Stored entries:
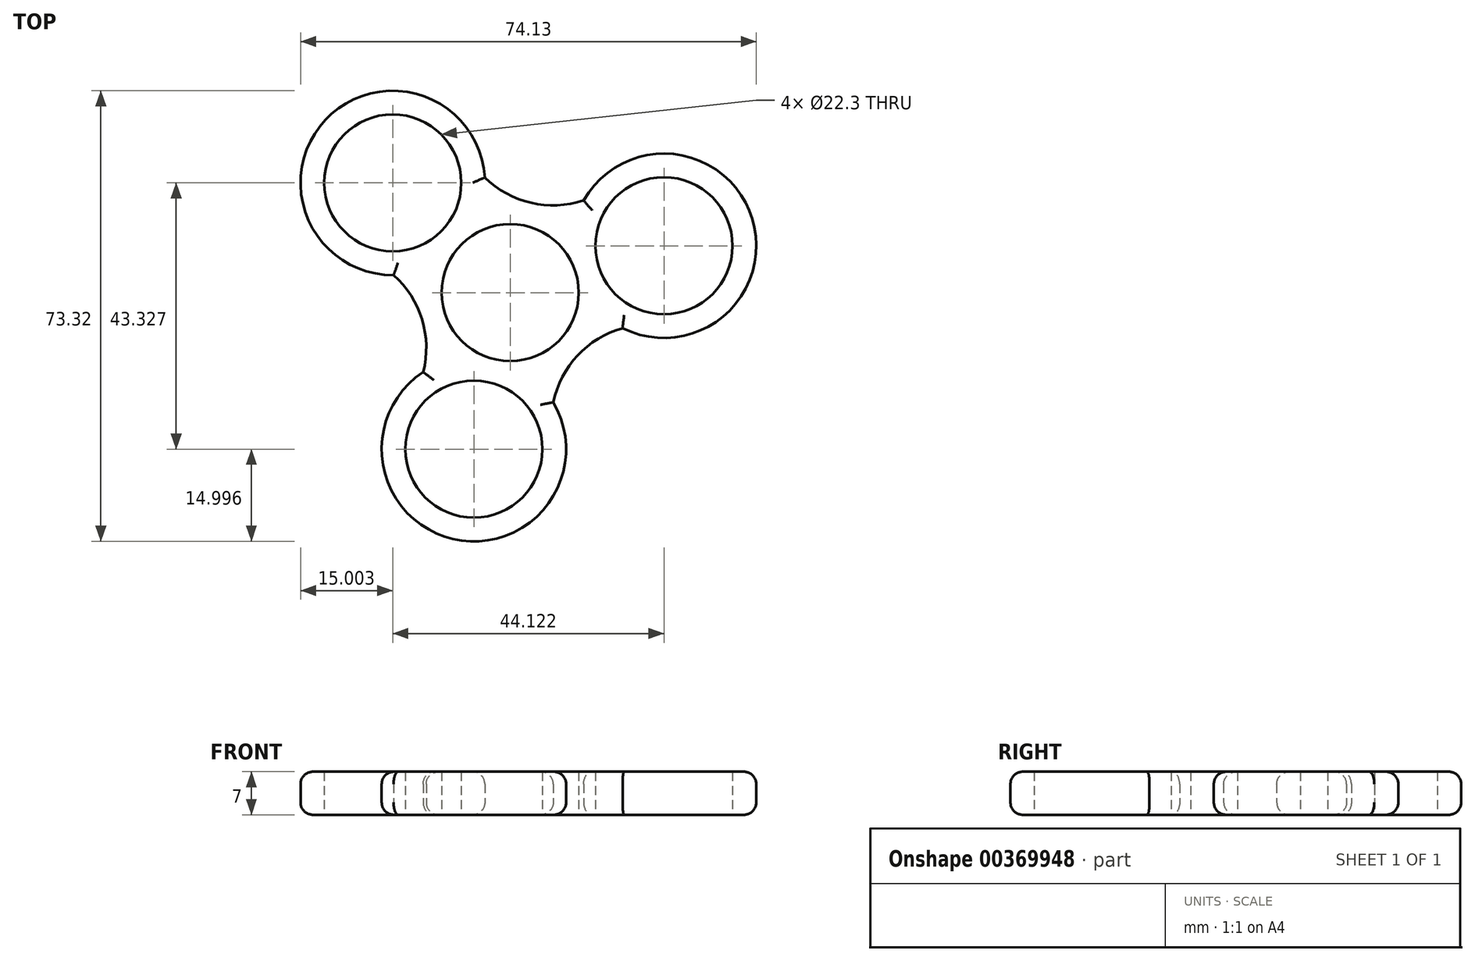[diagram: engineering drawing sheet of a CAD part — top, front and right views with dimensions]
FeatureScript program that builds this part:
annotation { "Feature Type Name" : "Feature", "Feature Type Description" : "" }
export const myFeature = defineFeature(function(context is Context, id is Id, definition is map)
    precondition{}
    {
        {
            var Q0;
            Q0=qCreatedBy(makeId("Top.planeOp"),FACE);
            var sketch = newSketch(context, id + "F0", { "sketchPlane" : qUnion([Q0])});
            skCircle(sketch, "E0", {"center": v(0, 0) * mm, "radius": 11.15 * mm});
            skLineSegment(sketch, "E1", {"start": v(0, 0) * mm, "end": v(-19.1, 17.85) * mm});
            skLineSegment(sketch, "E2", {"start": v(0, 0) * mm, "end": v(25.02, 7.62) * mm});
            skLineSegment(sketch, "E3", {"start": v(0, 0) * mm, "end": v(-5.9, -25.47) * mm});
            skCircle(sketch, "E4", {"center": v(-19.1, 17.85) * mm, "radius": 11.15 * mm});
            skCircle(sketch, "E5", {"center": v(25.02, 7.62) * mm, "radius": 11.15 * mm});
            skCircle(sketch, "E6", {"center": v(-5.9, -25.47) * mm, "radius": 11.15 * mm});
            skCircle(sketch, "E7", {"center": v(0, 0) * mm, "radius": 15 * mm});
            skCircle(sketch, "E8", {"center": v(-19.1, 17.85) * mm, "radius": 15 * mm});
            skCircle(sketch, "E9", {"center": v(25.02, 7.62) * mm, "radius": 15 * mm});
            skCircle(sketch, "E10", {"center": v(-5.9, -25.47) * mm, "radius": 15 * mm});
            skLineSegment(sketch, "E11", {"start": v(-19.1, 17.85) * mm, "end": v(-8.87, 28.81) * mm});
            skLineSegment(sketch, "E12", {"start": v(25.02, 7.62) * mm, "end": v(20.64, 21.97) * mm});
            skLineSegment(sketch, "E13", {"start": v(-5.9, -25.47) * mm, "end": v(8.7, -28.86) * mm});
            skLineSegment(sketch, "E14", {"start": v(-5.9, -25.47) * mm, "end": v(-20.52, -22.08) * mm});
            skLineSegment(sketch, "E15", {"start": v(-19.1, 17.85) * mm, "end": v(-29.35, 6.9) * mm});
            skLineSegment(sketch, "E16", {"start": v(25.02, 7.62) * mm, "end": v(29.39, -6.73) * mm});
            skArc(sketch, "E17", {"start": v(-8.87, 28.81) * mm, "mid": v(3.39, 14.61) * mm, "end": v(20.64, 21.97) * mm});
            skArc(sketch, "E18", {"start": v(-20.52, -22.08) * mm, "mid": v(-14.35, -4.37) * mm, "end": v(-29.35, 6.9) * mm});
            skArc(sketch, "E19", {"start": v(29.39, -6.73) * mm, "mid": v(10.96, -10.24) * mm, "end": v(8.7, -28.86) * mm});
            skSolve(sketch);
        }
        {
            var Q0;
            {var subQ0=sQuery(id+"F0.wireOp",EDGE,"E15");var subQ1=sQuery(id+"F0.wireOp",EDGE,"E4");var subQ2=makeQuery(id+"F0.imprint","INTERSECT",VERTEX,{"derivedFrom":[subQ1,subQ0]});Q0=makeQuery(id+"F0.imprint","IMPRINT",FACE,{"disambiguationData":[TD([[makeQuery(id+"F0.imprint","IMPRINT",EDGE,{"disambiguationData":[TD([[subQ2,1.0]])],"derivedFrom":subQ1}),-1.0]])]});}
            var Q1;
            {var subQ0=sQuery(id+"F0.wireOp",EDGE,"E17");var subQ2=sQuery(id+"F0.wireOp",EDGE,"E8");var subQ6=makeQuery(id+"F0.imprint","INTERSECT",VERTEX,{"derivedFrom":[subQ2,subQ0]});Q1=makeQuery(id+"F0.imprint","IMPRINT",FACE,{"disambiguationData":[TD([[makeQuery(id+"F0.imprint","IMPRINT",EDGE,{"disambiguationData":[TD([[subQ6,1.0]])],"derivedFrom":subQ2}),1.0]])]});}
            var Q2;
            {var subQ0=sQuery(id+"F0.wireOp",EDGE,"E8");var subQ3=sQuery(id+"F0.wireOp",EDGE,"E7");var subQ5=makeQuery(id+"F0.imprint","INTERSECT",VERTEX,{"disambiguationData":[OD(0.0)],"derivedFrom":[subQ3,subQ0]});Q2=makeQuery(id+"F0.imprint","IMPRINT",FACE,{"disambiguationData":[TD([[makeQuery(id+"F0.imprint","IMPRINT",EDGE,{"disambiguationData":[TD([[subQ5,-1.0]])],"derivedFrom":subQ3}),1.0]])]});}
            var Q3;
            {var subQ0=sQuery(id+"F0.wireOp",EDGE,"E8");var subQ3=sQuery(id+"F0.wireOp",EDGE,"E7");var subQ5=makeQuery(id+"F0.imprint","INTERSECT",VERTEX,{"disambiguationData":[OD(1.0)],"derivedFrom":[subQ3,subQ0]});Q3=makeQuery(id+"F0.imprint","IMPRINT",FACE,{"disambiguationData":[TD([[makeQuery(id+"F0.imprint","IMPRINT",EDGE,{"disambiguationData":[TD([[subQ5,1.0]])],"derivedFrom":subQ3}),1.0]])]});}
            var Q4;
            {var subQ0=sQuery(id+"F0.wireOp",EDGE,"E18");var subQ1=sQuery(id+"F0.wireOp",EDGE,"E8");var subQ2=makeQuery(id+"F0.imprint","INTERSECT",VERTEX,{"derivedFrom":[subQ1,subQ0]});Q4=makeQuery(id+"F0.imprint","IMPRINT",FACE,{"disambiguationData":[TD([[makeQuery(id+"F0.imprint","IMPRINT",EDGE,{"disambiguationData":[TD([[subQ2,-1.0]])],"derivedFrom":subQ1}),1.0]])]});}
            var Q5;
            {var subQ0=sQuery(id+"F0.wireOp",EDGE,"E18");var subQ2=sQuery(id+"F0.wireOp",EDGE,"E10");var subQ6=makeQuery(id+"F0.imprint","INTERSECT",VERTEX,{"derivedFrom":[subQ2,subQ0]});Q5=makeQuery(id+"F0.imprint","IMPRINT",FACE,{"disambiguationData":[TD([[makeQuery(id+"F0.imprint","IMPRINT",EDGE,{"disambiguationData":[TD([[subQ6,1.0]])],"derivedFrom":subQ2}),1.0]])]});}
            var Q6;
            {var subQ0=sQuery(id+"F0.wireOp",EDGE,"E10");var subQ3=sQuery(id+"F0.wireOp",EDGE,"E7");var subQ5=makeQuery(id+"F0.imprint","INTERSECT",VERTEX,{"disambiguationData":[OD(0.0)],"derivedFrom":[subQ3,subQ0]});Q6=makeQuery(id+"F0.imprint","IMPRINT",FACE,{"disambiguationData":[TD([[makeQuery(id+"F0.imprint","IMPRINT",EDGE,{"disambiguationData":[TD([[subQ5,-1.0]])],"derivedFrom":subQ3}),1.0]])]});}
            var Q7;
            {var subQ0=sQuery(id+"F0.wireOp",EDGE,"E10");var subQ3=sQuery(id+"F0.wireOp",EDGE,"E7");var subQ5=makeQuery(id+"F0.imprint","INTERSECT",VERTEX,{"disambiguationData":[OD(1.0)],"derivedFrom":[subQ3,subQ0]});Q7=makeQuery(id+"F0.imprint","IMPRINT",FACE,{"disambiguationData":[TD([[makeQuery(id+"F0.imprint","IMPRINT",EDGE,{"disambiguationData":[TD([[subQ5,1.0]])],"derivedFrom":subQ3}),1.0]])]});}
            var Q8;
            {var subQ0=sQuery(id+"F0.wireOp",EDGE,"E19");var subQ1=sQuery(id+"F0.wireOp",EDGE,"E10");var subQ2=makeQuery(id+"F0.imprint","INTERSECT",VERTEX,{"derivedFrom":[subQ1,subQ0]});Q8=makeQuery(id+"F0.imprint","IMPRINT",FACE,{"disambiguationData":[TD([[makeQuery(id+"F0.imprint","IMPRINT",EDGE,{"disambiguationData":[TD([[subQ2,-1.0]])],"derivedFrom":subQ1}),1.0]])]});}
            var Q9;
            {var subQ0=sQuery(id+"F0.wireOp",EDGE,"E14");var subQ1=sQuery(id+"F0.wireOp",EDGE,"E6");var subQ2=makeQuery(id+"F0.imprint","INTERSECT",VERTEX,{"derivedFrom":[subQ1,subQ0]});Q9=makeQuery(id+"F0.imprint","IMPRINT",FACE,{"disambiguationData":[TD([[makeQuery(id+"F0.imprint","IMPRINT",EDGE,{"disambiguationData":[TD([[subQ2,-1.0]])],"derivedFrom":subQ1}),-1.0]])]});}
            var Q10;
            {var subQ1=sQuery(id+"F0.wireOp",EDGE,"E7");var subQ5=makeQuery(id+"F0.imprint","INTERSECT",VERTEX,{"derivedFrom":[subQ1,sQuery(id+"F0.wireOp",EDGE,"E18")]});Q10=makeQuery(id+"F0.imprint","IMPRINT",FACE,{"disambiguationData":[TD([[makeQuery(id+"F0.imprint","IMPRINT",EDGE,{"disambiguationData":[TD([[subQ5,1.0]])],"derivedFrom":subQ1}),1.0]])]});}
            var Q11;
            {var subQ1=sQuery(id+"F0.wireOp",EDGE,"E7");var subQ5=makeQuery(id+"F0.imprint","INTERSECT",VERTEX,{"derivedFrom":[subQ1,sQuery(id+"F0.wireOp",EDGE,"E19")]});Q11=makeQuery(id+"F0.imprint","IMPRINT",FACE,{"disambiguationData":[TD([[makeQuery(id+"F0.imprint","IMPRINT",EDGE,{"disambiguationData":[TD([[subQ5,1.0]])],"derivedFrom":subQ1}),1.0]])]});}
            var Q12;
            {var subQ0=sQuery(id+"F0.wireOp",EDGE,"E9");var subQ3=sQuery(id+"F0.wireOp",EDGE,"E7");var subQ5=makeQuery(id+"F0.imprint","INTERSECT",VERTEX,{"disambiguationData":[OD(1.0)],"derivedFrom":[subQ3,subQ0]});Q12=makeQuery(id+"F0.imprint","IMPRINT",FACE,{"disambiguationData":[TD([[makeQuery(id+"F0.imprint","IMPRINT",EDGE,{"disambiguationData":[TD([[subQ5,-1.0]])],"derivedFrom":subQ3}),1.0]])]});}
            var Q13;
            {var subQ0=sQuery(id+"F0.wireOp",EDGE,"E9");var subQ3=sQuery(id+"F0.wireOp",EDGE,"E7");var subQ5=makeQuery(id+"F0.imprint","INTERSECT",VERTEX,{"disambiguationData":[OD(0.0)],"derivedFrom":[subQ3,subQ0]});Q13=makeQuery(id+"F0.imprint","IMPRINT",FACE,{"disambiguationData":[TD([[makeQuery(id+"F0.imprint","IMPRINT",EDGE,{"disambiguationData":[TD([[subQ5,1.0]])],"derivedFrom":subQ3}),1.0]])]});}
            var Q14;
            {var subQ1=sQuery(id+"F0.wireOp",EDGE,"E7");var subQ5=makeQuery(id+"F0.imprint","INTERSECT",VERTEX,{"derivedFrom":[subQ1,sQuery(id+"F0.wireOp",EDGE,"E17")]});Q14=makeQuery(id+"F0.imprint","IMPRINT",FACE,{"disambiguationData":[TD([[makeQuery(id+"F0.imprint","IMPRINT",EDGE,{"disambiguationData":[TD([[subQ5,1.0]])],"derivedFrom":subQ1}),1.0]])]});}
            var Q15;
            {var subQ0=sQuery(id+"F0.wireOp",EDGE,"E17");var subQ2=sQuery(id+"F0.wireOp",EDGE,"E9");var subQ6=makeQuery(id+"F0.imprint","INTERSECT",VERTEX,{"derivedFrom":[subQ2,subQ0]});Q15=makeQuery(id+"F0.imprint","IMPRINT",FACE,{"disambiguationData":[TD([[makeQuery(id+"F0.imprint","IMPRINT",EDGE,{"disambiguationData":[TD([[subQ6,-1.0]])],"derivedFrom":subQ2}),1.0]])]});}
            var Q16;
            {var subQ0=sQuery(id+"F0.wireOp",EDGE,"E12");var subQ1=sQuery(id+"F0.wireOp",EDGE,"E5");var subQ2=makeQuery(id+"F0.imprint","INTERSECT",VERTEX,{"derivedFrom":[subQ1,subQ0]});Q16=makeQuery(id+"F0.imprint","IMPRINT",FACE,{"disambiguationData":[TD([[makeQuery(id+"F0.imprint","IMPRINT",EDGE,{"disambiguationData":[TD([[subQ2,1.0]])],"derivedFrom":subQ1}),-1.0]])]});}
            var Q17;
            {var subQ0=sQuery(id+"F0.wireOp",EDGE,"E19");var subQ2=sQuery(id+"F0.wireOp",EDGE,"E9");var subQ9=makeQuery(id+"F0.imprint","INTERSECT",VERTEX,{"derivedFrom":[subQ2,subQ0]});Q17=makeQuery(id+"F0.imprint","IMPRINT",FACE,{"disambiguationData":[TD([[makeQuery(id+"F0.imprint","IMPRINT",EDGE,{"disambiguationData":[TD([[subQ9,1.0]])],"derivedFrom":subQ2}),1.0]])]});}
            var Q18;
            {var subQ0=sQuery(id+"F0.wireOp",EDGE,"E17");var subQ1=sQuery(id+"F0.wireOp",EDGE,"E9");var subQ3=makeQuery(id+"F0.imprint","INTERSECT",VERTEX,{"derivedFrom":[subQ1,subQ0]});Q18=makeQuery(id+"F0.imprint","IMPRINT",FACE,{"disambiguationData":[TD([[makeQuery(id+"F0.imprint","IMPRINT",EDGE,{"disambiguationData":[TD([[subQ3,1.0]])],"derivedFrom":subQ1}),1.0]])]});}
            var Q19;
            {var subQ0=sQuery(id+"F0.wireOp",EDGE,"E17");var subQ1=sQuery(id+"F0.wireOp",EDGE,"E8");var subQ3=makeQuery(id+"F0.imprint","INTERSECT",VERTEX,{"derivedFrom":[subQ1,subQ0]});Q19=makeQuery(id+"F0.imprint","IMPRINT",FACE,{"disambiguationData":[TD([[makeQuery(id+"F0.imprint","IMPRINT",EDGE,{"disambiguationData":[TD([[subQ3,-1.0]])],"derivedFrom":subQ1}),1.0]])]});}
            var Q20;
            {var subQ0=sQuery(id+"F0.wireOp",EDGE,"E18");var subQ1=sQuery(id+"F0.wireOp",EDGE,"E8");var subQ3=makeQuery(id+"F0.imprint","INTERSECT",VERTEX,{"derivedFrom":[subQ1,subQ0]});Q20=makeQuery(id+"F0.imprint","IMPRINT",FACE,{"disambiguationData":[TD([[makeQuery(id+"F0.imprint","IMPRINT",EDGE,{"disambiguationData":[TD([[subQ3,1.0]])],"derivedFrom":subQ1}),1.0]])]});}
            var Q21;
            {var subQ0=sQuery(id+"F0.wireOp",EDGE,"E18");var subQ1=sQuery(id+"F0.wireOp",EDGE,"E10");var subQ3=makeQuery(id+"F0.imprint","INTERSECT",VERTEX,{"derivedFrom":[subQ1,subQ0]});Q21=makeQuery(id+"F0.imprint","IMPRINT",FACE,{"disambiguationData":[TD([[makeQuery(id+"F0.imprint","IMPRINT",EDGE,{"disambiguationData":[TD([[subQ3,-1.0]])],"derivedFrom":subQ1}),1.0]])]});}
            var Q22;
            {var subQ0=sQuery(id+"F0.wireOp",EDGE,"E19");var subQ1=sQuery(id+"F0.wireOp",EDGE,"E9");var subQ3=makeQuery(id+"F0.imprint","INTERSECT",VERTEX,{"derivedFrom":[subQ1,subQ0]});Q22=makeQuery(id+"F0.imprint","IMPRINT",FACE,{"disambiguationData":[TD([[makeQuery(id+"F0.imprint","IMPRINT",EDGE,{"disambiguationData":[TD([[subQ3,-1.0]])],"derivedFrom":subQ1}),1.0]])]});}
            var Q23;
            {var subQ0=sQuery(id+"F0.wireOp",EDGE,"E19");var subQ1=sQuery(id+"F0.wireOp",EDGE,"E10");var subQ3=makeQuery(id+"F0.imprint","INTERSECT",VERTEX,{"derivedFrom":[subQ1,subQ0]});Q23=makeQuery(id+"F0.imprint","IMPRINT",FACE,{"disambiguationData":[TD([[makeQuery(id+"F0.imprint","IMPRINT",EDGE,{"disambiguationData":[TD([[subQ3,1.0]])],"derivedFrom":subQ1}),1.0]])]});}
            var Q24;
            {var subQ0=sQuery(id+"F0.wireOp",EDGE,"E18");var subQ1=sQuery(id+"F0.wireOp",EDGE,"E7");var subQ2=makeQuery(id+"F0.imprint","INTERSECT",VERTEX,{"derivedFrom":[subQ1,subQ0]});Q24=makeQuery(id+"F0.imprint","IMPRINT",FACE,{"disambiguationData":[TD([[makeQuery(id+"F0.imprint","IMPRINT",EDGE,{"disambiguationData":[TD([[subQ2,-1.0]])],"derivedFrom":subQ1}),-1.0]])]});}
            var Q25;
            {var subQ0=sQuery(id+"F0.wireOp",EDGE,"E18");var subQ1=sQuery(id+"F0.wireOp",EDGE,"E7");var subQ2=makeQuery(id+"F0.imprint","INTERSECT",VERTEX,{"derivedFrom":[subQ1,subQ0]});Q25=makeQuery(id+"F0.imprint","IMPRINT",FACE,{"disambiguationData":[TD([[makeQuery(id+"F0.imprint","IMPRINT",EDGE,{"disambiguationData":[TD([[subQ2,1.0]])],"derivedFrom":subQ1}),-1.0]])]});}
            var Q26;
            {var subQ0=sQuery(id+"F0.wireOp",EDGE,"E17");var subQ1=sQuery(id+"F0.wireOp",EDGE,"E7");var subQ2=makeQuery(id+"F0.imprint","INTERSECT",VERTEX,{"derivedFrom":[subQ1,subQ0]});Q26=makeQuery(id+"F0.imprint","IMPRINT",FACE,{"disambiguationData":[TD([[makeQuery(id+"F0.imprint","IMPRINT",EDGE,{"disambiguationData":[TD([[subQ2,-1.0]])],"derivedFrom":subQ1}),-1.0]])]});}
            var Q27;
            {var subQ0=sQuery(id+"F0.wireOp",EDGE,"E17");var subQ1=sQuery(id+"F0.wireOp",EDGE,"E7");var subQ2=makeQuery(id+"F0.imprint","INTERSECT",VERTEX,{"derivedFrom":[subQ1,subQ0]});Q27=makeQuery(id+"F0.imprint","IMPRINT",FACE,{"disambiguationData":[TD([[makeQuery(id+"F0.imprint","IMPRINT",EDGE,{"disambiguationData":[TD([[subQ2,1.0]])],"derivedFrom":subQ1}),-1.0]])]});}
            var Q28;
            {var subQ0=sQuery(id+"F0.wireOp",EDGE,"E19");var subQ1=sQuery(id+"F0.wireOp",EDGE,"E7");var subQ2=makeQuery(id+"F0.imprint","INTERSECT",VERTEX,{"derivedFrom":[subQ1,subQ0]});Q28=makeQuery(id+"F0.imprint","IMPRINT",FACE,{"disambiguationData":[TD([[makeQuery(id+"F0.imprint","IMPRINT",EDGE,{"disambiguationData":[TD([[subQ2,-1.0]])],"derivedFrom":subQ1}),-1.0]])]});}
            var Q29;
            {var subQ0=sQuery(id+"F0.wireOp",EDGE,"E19");var subQ1=sQuery(id+"F0.wireOp",EDGE,"E7");var subQ2=makeQuery(id+"F0.imprint","INTERSECT",VERTEX,{"derivedFrom":[subQ1,subQ0]});Q29=makeQuery(id+"F0.imprint","IMPRINT",FACE,{"disambiguationData":[TD([[makeQuery(id+"F0.imprint","IMPRINT",EDGE,{"disambiguationData":[TD([[subQ2,1.0]])],"derivedFrom":subQ1}),-1.0]])]});}
            extrude(context, id + "F1", {"entities" : qUnion([Q0, Q1, Q2, Q3, Q4, Q5, Q6, Q7, Q8, Q9, Q10, Q11, Q12, Q13, Q14, Q15, Q16, Q17, Q18, Q19, Q20, Q21, Q22, Q23, Q24, Q25, Q26, Q27, Q28, Q29]), "depth" : 7 * mm, "offsetDistance" : 25 * mm});
        }
        {
            var Q0;
            Q0=makeQuery(id+"F1.opExtrude","CAP_EDGE",EDGE,{"disambiguationData":[OSD([sQuery(id+"F0.wireOp",EDGE,"E17")])],"isStart":false});
            var Q1;
            Q1=makeQuery(id+"F1.opExtrude","CAP_EDGE",EDGE,{"disambiguationData":[OSD([sQuery(id+"F0.wireOp",EDGE,"E8")])],"isStart":false});
            var Q2;
            Q2=makeQuery(id+"F1.opExtrude","CAP_EDGE",EDGE,{"disambiguationData":[OSD([sQuery(id+"F0.wireOp",EDGE,"E9")])],"isStart":false});
            var Q3;
            Q3=makeQuery(id+"F1.opExtrude","CAP_EDGE",EDGE,{"disambiguationData":[OSD([sQuery(id+"F0.wireOp",EDGE,"E19")])],"isStart":false});
            var Q4;
            Q4=makeQuery(id+"F1.opExtrude","CAP_EDGE",EDGE,{"disambiguationData":[OSD([sQuery(id+"F0.wireOp",EDGE,"E18")])],"isStart":false});
            var Q5;
            Q5=makeQuery(id+"F1.opExtrude","CAP_EDGE",EDGE,{"disambiguationData":[OSD([sQuery(id+"F0.wireOp",EDGE,"E10")])],"isStart":false});
            var Q6;
            Q6=makeQuery(id+"F1.opExtrude","CAP_EDGE",EDGE,{"disambiguationData":[OSD([sQuery(id+"F0.wireOp",EDGE,"E17")])],"isStart":true});
            var Q7;
            Q7=makeQuery(id+"F1.opExtrude","CAP_EDGE",EDGE,{"disambiguationData":[OSD([sQuery(id+"F0.wireOp",EDGE,"E8")])],"isStart":true});
            var Q8;
            Q8=makeQuery(id+"F1.opExtrude","CAP_EDGE",EDGE,{"disambiguationData":[OSD([sQuery(id+"F0.wireOp",EDGE,"E9")])],"isStart":true});
            var Q9;
            Q9=makeQuery(id+"F1.opExtrude","CAP_EDGE",EDGE,{"disambiguationData":[OSD([sQuery(id+"F0.wireOp",EDGE,"E19")])],"isStart":true});
            var Q10;
            Q10=makeQuery(id+"F1.opExtrude","CAP_EDGE",EDGE,{"disambiguationData":[OSD([sQuery(id+"F0.wireOp",EDGE,"E18")])],"isStart":true});
            var Q11;
            Q11=makeQuery(id+"F1.opExtrude","CAP_EDGE",EDGE,{"disambiguationData":[OSD([sQuery(id+"F0.wireOp",EDGE,"E10")])],"isStart":true});
            fillet(context, id + "F2", {"entities" : qUnion([Q0, Q1, Q2, Q3, Q4, Q5, Q6, Q7, Q8, Q9, Q10, Q11]), "radius" : 2 * mm, "tangentPropagation" : true, "allowEdgeOverflow" : false});
        }
    });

OBJECTIVE
Quote everything from the start of the rows down to the line containing "var sketch = newSketch(context, id", inclusive, with the picture omitted from your answer.

ANSWER TO THE EXERCISE
[diagram: engineering drawing sheet of a CAD part — top, front and right views with dimensions]
FeatureScript program that builds this part:
annotation { "Feature Type Name" : "Feature", "Feature Type Description" : "" }
export const myFeature = defineFeature(function(context is Context, id is Id, definition is map)
    precondition{}
    {
        {
            var Q0;
            Q0=qCreatedBy(makeId("Top.planeOp"),FACE);
            var sketch = newSketch(context, id + "F0", { "sketchPlane" : qUnion([Q0])});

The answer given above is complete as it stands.